### EXERCISE DETAILS
Pull out the rows that begin at the one containing "Our Strength" and end with the one containing "を高めていくことで、継続的な改善ができます。", and reproduce them word for word, both of those included.

### GIVEN INFORMATION
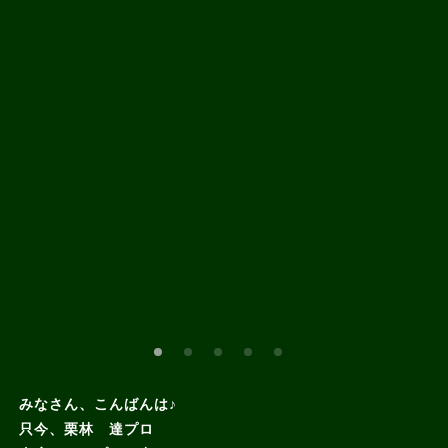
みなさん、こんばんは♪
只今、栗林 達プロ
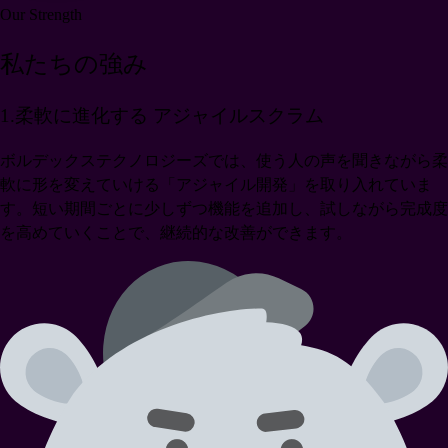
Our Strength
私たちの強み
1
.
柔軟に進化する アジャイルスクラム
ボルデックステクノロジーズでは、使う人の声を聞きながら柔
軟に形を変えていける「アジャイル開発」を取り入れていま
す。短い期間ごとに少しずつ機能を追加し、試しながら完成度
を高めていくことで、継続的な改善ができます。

...

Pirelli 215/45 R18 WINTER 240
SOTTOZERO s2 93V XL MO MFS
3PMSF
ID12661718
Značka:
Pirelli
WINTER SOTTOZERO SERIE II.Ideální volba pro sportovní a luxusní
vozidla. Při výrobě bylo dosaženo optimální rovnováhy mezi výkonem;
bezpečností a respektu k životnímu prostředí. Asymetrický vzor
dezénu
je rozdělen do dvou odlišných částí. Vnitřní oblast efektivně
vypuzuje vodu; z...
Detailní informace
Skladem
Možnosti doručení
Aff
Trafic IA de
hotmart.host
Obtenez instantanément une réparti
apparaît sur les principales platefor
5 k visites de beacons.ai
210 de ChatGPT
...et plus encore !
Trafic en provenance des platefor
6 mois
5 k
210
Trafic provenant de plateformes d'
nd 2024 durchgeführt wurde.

### FINAL ANSWER
Our Strength
私たちの強み
1
.
柔軟に進化する アジャイルスクラム
ボルデックステクノロジーズでは、使う人の声を聞きながら柔
軟に形を変えていける「アジャイル開発」を取り入れていま
す。短い期間ごとに少しずつ機能を追加し、試しながら完成度
を高めていくことで、継続的な改善ができます。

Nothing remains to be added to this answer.